> **SEITENTEXT**:
+ + + + +

Qualifikationsziele im Bachelor-Nebenfach mit 45 ECTS
In Folge des Bologna-Prozesses ist die kompetenzorientierte Lehre in den Mittelpunkt gerückt. Dadurch hat auch die Formulierung von Qualifikationszielen an Bedeutung gewonnen. Sie dienen Studierenden, Studieninteressierten und potenziellen Arbeitgeberinnen und Arbeitgebern u. a. als Anhaltspunkt, welche Kompetenzen Studierende nach Beendigung eines bestimmten Studiengangs besitzen.
Die aus der ehemaligen Volkskunde hervorgegangene Europäische Ethnologie firmiert als sogenanntes Vielnamenfach an verschiedenen deutschsprachigen Standorten auch unter Empirische Kulturwissenschaft / Kulturanthropologie / Vergleichende Kulturwissenschaft.
Wissenschaftliche Befähigung
- Die Absolventinnen und Absolventen kennen aus den beiden Grundlagenmodulen zum wissenschaftlichen Arbeiten sowie zur Fachgeschichte und zum Umgang mit Fachtexten die wichtigsten Inhalte der komplexen Fachgeschichte der Europäischen Ethnologie sowie ihre grundlegenden methodischen Zugänge (z.B. empirische Methoden wie das qualitative Interview oder die Arbeit mit Egodokumenten und Medieninhalten) und verstehen die Grundlagen qualitativer Forschung. Sie kennen erste fachspezifische Fragestellungen und können die mögliche Komplexität von Begriffen erkennen. Mit weiteren ausgewählten Methoden des Faches (z. B. der teilnehmenden Beobachtung) sind sie durch Feldaufenthalte vertraut und können deren Grundzüge unter Anleitung erarbeiten.

+ + + + +

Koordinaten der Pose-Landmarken
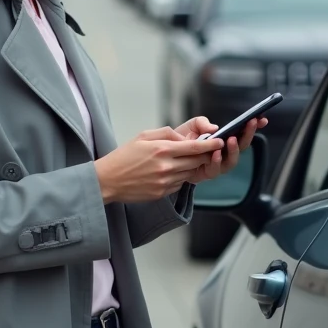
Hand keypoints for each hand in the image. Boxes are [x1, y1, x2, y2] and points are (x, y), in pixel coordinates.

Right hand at [94, 127, 222, 202]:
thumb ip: (167, 134)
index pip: (194, 147)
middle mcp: (166, 167)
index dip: (210, 145)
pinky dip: (180, 177)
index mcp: (162, 149)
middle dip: (204, 155)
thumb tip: (185, 138)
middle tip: (207, 150)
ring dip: (191, 166)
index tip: (220, 141)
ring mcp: (165, 182)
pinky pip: (180, 183)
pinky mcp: (162, 193)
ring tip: (183, 160)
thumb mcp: (144, 136)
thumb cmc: (124, 156)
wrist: (108, 180)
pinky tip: (170, 172)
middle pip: (196, 161)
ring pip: (190, 173)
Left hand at [182, 116, 267, 183]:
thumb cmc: (182, 139)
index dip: (254, 126)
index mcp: (225, 139)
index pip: (243, 133)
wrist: (168, 155)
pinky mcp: (208, 173)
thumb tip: (214, 128)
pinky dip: (217, 161)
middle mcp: (225, 152)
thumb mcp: (192, 125)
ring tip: (231, 139)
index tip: (262, 119)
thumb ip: (202, 123)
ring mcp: (218, 164)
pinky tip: (215, 153)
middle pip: (243, 145)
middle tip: (251, 123)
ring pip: (232, 160)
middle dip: (248, 134)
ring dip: (234, 150)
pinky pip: (216, 169)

+ + + + +

Führen Sie den Text über die Qualifikationsziele im Nebenfach Europäische Ethnologie im Anschluss an seinen letzten Satz weiter.

- Die Absolventinnen und Absolventen des Faches Europäische Ethnologie haben in den fachwissenschaftlichen Modulen, in denen z.B. Fragen zum Kulturerbe, zum Strukturwandel im ländlichen Raum, zu Gender- und Generationsdebatten oder zur Analyse populärer Diskurse verhandelt werden, grundlegende Kenntnisse über kulturelle Phänomene der europäischen Gesellschaften in Geschichte und Gegenwart erworben. Sie sind in der Lage, kulturelle Phänomene und Entwicklungen hinsichtlich der Organisation des Alltags und des Zusammenlebens in einer zunehmend pluralisierten Gesellschaft in ihre historischen, räumlichen und sozialen Zusammenhänge einzuordnen.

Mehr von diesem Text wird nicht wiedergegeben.